On the New York Mercantile Exchange, light sweet crude futures for delivery in July traded at USD83.92 a barrel during U.S. afternoon trade, adding 0.15%.

It earlier rose by as much as 0.85% to trade at a two-day high of USD84.92 a barrel. Prices touched USD81.21 on Monday, the lowest since October 6, 2011.

Supporting crude price, the Institute of Supply Management said its non-manufacturing purchasing manager’s index inched up to 53.7 last month from a reading of 53.5 in April. Analysts had expected the index to remain unchanged.

Japan’s Finance Minister Jun Azumi said in a press conference following a Group of Seven teleconference that the G-7 would not issue a joint statement.

However, Azumi said that G7 members agreed to work together to deal with problems in Spain, while adding that officials did not discuss the possibility of a Greek exit from the euro.

Market sentiment had found support earlier amid hopes global policymakers will increase efforts to boost the world economy.

Traders now shift their attention to several monetary policy meetings later this week, including the European Central Bank on Wednesday and Bank of England on Thursday, for clues on their responses to weakening global growth.

There is some speculation by market analysts that the ECB could announce liquidity injections in to Europe’s troubled financial system. Other analysts expect the central bank to renew its suspended government bond-buying program.

In addition, Federal Reserve Chairman Ben Bernanke will testify on Thursday before a congressional committee about the state of the U.S. economy.

Oil traders were also looking ahead to fresh weekly information on U.S. stockpiles of crude and refined products to gauge the strength of oil demand in the world’s largest oil consumer.

The American Petroleum Institute will release its inventories report later in the day, while Wednesday’s government report could show crude stockpiles fell for the first time in 10 weeks last week.

Markets expect the U.S. government report to show a 0.9 million barrel decline, due to lower imports.

The U.S. is the world’s biggest oil-consuming country, responsible for almost 22% of global oil demand.
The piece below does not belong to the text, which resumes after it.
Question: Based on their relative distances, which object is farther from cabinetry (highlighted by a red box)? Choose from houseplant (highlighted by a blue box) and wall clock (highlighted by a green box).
Oil futures have been on a rapid decline since the start of May, as an escalating debt crisis in the euro zone and worries over a deeper-than-expected slowdown in Chinese economic activity dragged prices lower.

NYMEX oil prices have fallen more than 22% in the past five weeks, the largest five-week loss since the week to January 18, 2009. Prices are down almost 26% since hitting a March 1 intraday peak of USD110.53 a barrel.

Elsewhere, on the ICE Futures Exchange, Brent oil futures for July delivery was down 0.3% to trade at 98.53 a barrel, with the spread between the Brent and crude contracts standing at USD14.61.

On Monday, prices fell to USD95.65 a barrel, the lowest since January 26, 2011.

London-traded Brent is down nearly 25% since hitting an intraday high of USD128.38 on March 1.

A potential loss of Iranian oil supplies has helped underpin strong gains in oil prices during late last year and the first quarter of this year.

However, revived talks between Iran and major powers over Tehran’s nuclear ambitions, along with rising Saudi Arabian and Libyan output and signs of slower U.S. economic and employment growth, helped pull oil prices back from first-quarter highs.